* _WORK REQUIRED_:
Can you reproduce the rows from the first one up to and including the line with "community resources, and automated workflow", replacing "calm" with "quiet" and leaving everything else unchanged?

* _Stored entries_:

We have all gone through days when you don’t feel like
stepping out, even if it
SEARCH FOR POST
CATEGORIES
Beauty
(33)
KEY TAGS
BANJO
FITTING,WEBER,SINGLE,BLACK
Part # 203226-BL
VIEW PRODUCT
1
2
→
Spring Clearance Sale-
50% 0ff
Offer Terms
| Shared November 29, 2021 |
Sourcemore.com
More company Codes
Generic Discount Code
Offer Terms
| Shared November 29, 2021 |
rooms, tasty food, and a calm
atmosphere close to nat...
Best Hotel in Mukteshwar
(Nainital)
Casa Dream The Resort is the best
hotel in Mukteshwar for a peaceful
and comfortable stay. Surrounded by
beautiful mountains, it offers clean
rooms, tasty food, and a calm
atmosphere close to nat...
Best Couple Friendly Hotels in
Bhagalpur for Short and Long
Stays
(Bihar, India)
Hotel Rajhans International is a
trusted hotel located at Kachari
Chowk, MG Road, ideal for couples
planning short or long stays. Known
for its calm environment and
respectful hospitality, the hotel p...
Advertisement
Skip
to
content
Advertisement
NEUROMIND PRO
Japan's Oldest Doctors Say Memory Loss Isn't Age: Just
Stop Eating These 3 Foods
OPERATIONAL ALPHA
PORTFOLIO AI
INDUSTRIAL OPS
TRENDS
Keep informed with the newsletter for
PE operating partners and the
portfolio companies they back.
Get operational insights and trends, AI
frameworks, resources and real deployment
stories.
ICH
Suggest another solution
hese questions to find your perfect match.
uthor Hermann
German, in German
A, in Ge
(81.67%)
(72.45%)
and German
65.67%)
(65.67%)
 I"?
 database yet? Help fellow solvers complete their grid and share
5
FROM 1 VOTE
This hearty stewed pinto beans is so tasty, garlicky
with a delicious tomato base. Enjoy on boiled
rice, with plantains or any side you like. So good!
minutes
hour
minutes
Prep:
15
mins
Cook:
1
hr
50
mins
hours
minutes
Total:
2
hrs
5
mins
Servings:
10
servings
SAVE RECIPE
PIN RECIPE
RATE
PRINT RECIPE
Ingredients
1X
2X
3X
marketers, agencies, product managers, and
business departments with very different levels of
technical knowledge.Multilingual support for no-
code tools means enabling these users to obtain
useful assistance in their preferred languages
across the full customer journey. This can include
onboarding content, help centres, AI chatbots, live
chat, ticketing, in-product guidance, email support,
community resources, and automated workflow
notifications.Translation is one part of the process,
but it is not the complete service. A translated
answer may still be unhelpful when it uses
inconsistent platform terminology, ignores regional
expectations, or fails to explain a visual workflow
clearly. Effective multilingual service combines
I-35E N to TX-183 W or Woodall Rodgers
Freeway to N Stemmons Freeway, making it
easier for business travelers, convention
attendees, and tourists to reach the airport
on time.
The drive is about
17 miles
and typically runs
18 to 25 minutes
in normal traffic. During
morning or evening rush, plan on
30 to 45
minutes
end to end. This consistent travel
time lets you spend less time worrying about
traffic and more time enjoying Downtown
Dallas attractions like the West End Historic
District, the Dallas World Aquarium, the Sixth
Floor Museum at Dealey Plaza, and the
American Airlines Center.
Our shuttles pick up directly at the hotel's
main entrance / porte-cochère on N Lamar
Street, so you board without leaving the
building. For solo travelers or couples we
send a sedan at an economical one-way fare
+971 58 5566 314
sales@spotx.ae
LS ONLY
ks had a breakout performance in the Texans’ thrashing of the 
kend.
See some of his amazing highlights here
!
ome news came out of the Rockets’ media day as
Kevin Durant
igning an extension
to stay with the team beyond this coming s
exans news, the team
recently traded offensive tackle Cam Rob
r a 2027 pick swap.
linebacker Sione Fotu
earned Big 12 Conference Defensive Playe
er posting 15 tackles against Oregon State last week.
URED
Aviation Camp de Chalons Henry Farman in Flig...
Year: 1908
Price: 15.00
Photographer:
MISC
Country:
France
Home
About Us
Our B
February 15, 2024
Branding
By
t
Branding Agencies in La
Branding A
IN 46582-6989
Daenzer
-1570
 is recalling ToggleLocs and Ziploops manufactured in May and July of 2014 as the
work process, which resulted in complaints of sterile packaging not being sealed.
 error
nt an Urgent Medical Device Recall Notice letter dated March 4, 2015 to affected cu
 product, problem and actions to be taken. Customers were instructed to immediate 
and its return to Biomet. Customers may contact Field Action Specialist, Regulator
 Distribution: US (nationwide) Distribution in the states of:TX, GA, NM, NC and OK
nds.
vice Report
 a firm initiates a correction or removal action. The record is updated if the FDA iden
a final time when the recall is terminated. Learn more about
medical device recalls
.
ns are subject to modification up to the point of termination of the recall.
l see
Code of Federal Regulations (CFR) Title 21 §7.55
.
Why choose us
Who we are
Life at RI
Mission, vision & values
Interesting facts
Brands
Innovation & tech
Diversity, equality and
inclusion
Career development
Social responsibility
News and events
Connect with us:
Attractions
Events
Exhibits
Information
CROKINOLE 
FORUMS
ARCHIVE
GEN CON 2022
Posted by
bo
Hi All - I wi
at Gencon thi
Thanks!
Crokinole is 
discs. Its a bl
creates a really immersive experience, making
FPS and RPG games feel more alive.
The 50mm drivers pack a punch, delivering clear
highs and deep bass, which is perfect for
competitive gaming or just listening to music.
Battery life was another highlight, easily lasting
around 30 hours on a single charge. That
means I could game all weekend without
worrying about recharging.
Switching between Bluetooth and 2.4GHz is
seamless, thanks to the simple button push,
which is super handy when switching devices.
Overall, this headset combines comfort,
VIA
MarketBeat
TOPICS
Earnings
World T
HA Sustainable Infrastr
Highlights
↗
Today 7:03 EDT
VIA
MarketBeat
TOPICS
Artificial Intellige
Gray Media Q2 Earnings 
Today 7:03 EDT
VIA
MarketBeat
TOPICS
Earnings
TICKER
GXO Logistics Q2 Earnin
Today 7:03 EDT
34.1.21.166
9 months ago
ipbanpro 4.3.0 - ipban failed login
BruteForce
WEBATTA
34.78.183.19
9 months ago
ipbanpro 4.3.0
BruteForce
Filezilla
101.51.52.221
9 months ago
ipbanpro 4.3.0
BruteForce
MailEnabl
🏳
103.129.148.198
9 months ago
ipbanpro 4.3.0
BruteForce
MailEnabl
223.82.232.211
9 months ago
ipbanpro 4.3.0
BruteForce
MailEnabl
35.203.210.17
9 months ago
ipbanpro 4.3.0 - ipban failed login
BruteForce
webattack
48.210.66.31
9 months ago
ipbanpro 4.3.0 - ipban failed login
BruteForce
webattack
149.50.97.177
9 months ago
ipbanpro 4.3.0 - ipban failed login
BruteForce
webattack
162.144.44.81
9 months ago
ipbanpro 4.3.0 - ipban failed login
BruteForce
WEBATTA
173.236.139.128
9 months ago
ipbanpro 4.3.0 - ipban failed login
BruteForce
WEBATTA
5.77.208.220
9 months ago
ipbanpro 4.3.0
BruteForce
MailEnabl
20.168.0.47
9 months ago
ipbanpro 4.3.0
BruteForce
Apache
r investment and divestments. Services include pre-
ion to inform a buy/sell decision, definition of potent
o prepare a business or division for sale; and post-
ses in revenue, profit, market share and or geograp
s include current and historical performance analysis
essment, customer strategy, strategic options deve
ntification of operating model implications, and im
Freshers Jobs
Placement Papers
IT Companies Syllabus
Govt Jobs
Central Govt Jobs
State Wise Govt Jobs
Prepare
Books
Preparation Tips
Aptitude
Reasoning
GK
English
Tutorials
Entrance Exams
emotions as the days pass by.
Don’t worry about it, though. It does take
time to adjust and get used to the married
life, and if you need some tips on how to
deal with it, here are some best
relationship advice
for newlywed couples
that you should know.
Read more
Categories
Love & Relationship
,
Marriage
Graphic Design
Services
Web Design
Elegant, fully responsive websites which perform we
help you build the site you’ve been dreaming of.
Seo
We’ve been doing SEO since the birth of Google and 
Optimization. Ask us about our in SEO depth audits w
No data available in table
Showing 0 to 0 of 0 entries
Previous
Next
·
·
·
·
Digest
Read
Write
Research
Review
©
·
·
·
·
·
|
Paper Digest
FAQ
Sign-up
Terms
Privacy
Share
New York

* _SOLUTION TO THE EXERCISE_:
We have all gone through days when you don’t feel like
stepping out, even if it
SEARCH FOR POST
CATEGORIES
Beauty
(33)
KEY TAGS
BANJO
FITTING,WEBER,SINGLE,BLACK
Part # 203226-BL
VIEW PRODUCT
1
2
→
Spring Clearance Sale-
50% 0ff
Offer Terms
| Shared November 29, 2021 |
Sourcemore.com
More company Codes
Generic Discount Code
Offer Terms
| Shared November 29, 2021 |
rooms, tasty food, and a quiet
atmosphere close to nat...
Best Hotel in Mukteshwar
(Nainital)
Casa Dream The Resort is the best
hotel in Mukteshwar for a peaceful
and comfortable stay. Surrounded by
beautiful mountains, it offers clean
rooms, tasty food, and a quiet
atmosphere close to nat...
Best Couple Friendly Hotels in
Bhagalpur for Short and Long
Stays
(Bihar, India)
Hotel Rajhans International is a
trusted hotel located at Kachari
Chowk, MG Road, ideal for couples
planning short or long stays. Known
for its quiet environment and
respectful hospitality, the hotel p...
Advertisement
Skip
to
content
Advertisement
NEUROMIND PRO
Japan's Oldest Doctors Say Memory Loss Isn't Age: Just
Stop Eating These 3 Foods
OPERATIONAL ALPHA
PORTFOLIO AI
INDUSTRIAL OPS
TRENDS
Keep informed with the newsletter for
PE operating partners and the
portfolio companies they back.
Get operational insights and trends, AI
frameworks, resources and real deployment
stories.
ICH
Suggest another solution
hese questions to find your perfect match.
uthor Hermann
German, in German
A, in Ge
(81.67%)
(72.45%)
and German
65.67%)
(65.67%)
 I"?
 database yet? Help fellow solvers complete their grid and share
5
FROM 1 VOTE
This hearty stewed pinto beans is so tasty, garlicky
with a delicious tomato base. Enjoy on boiled
rice, with plantains or any side you like. So good!
minutes
hour
minutes
Prep:
15
mins
Cook:
1
hr
50
mins
hours
minutes
Total:
2
hrs
5
mins
Servings:
10
servings
SAVE RECIPE
PIN RECIPE
RATE
PRINT RECIPE
Ingredients
1X
2X
3X
marketers, agencies, product managers, and
business departments with very different levels of
technical knowledge.Multilingual support for no-
code tools means enabling these users to obtain
useful assistance in their preferred languages
across the full customer journey. This can include
onboarding content, help centres, AI chatbots, live
chat, ticketing, in-product guidance, email support,
community resources, and automated workflow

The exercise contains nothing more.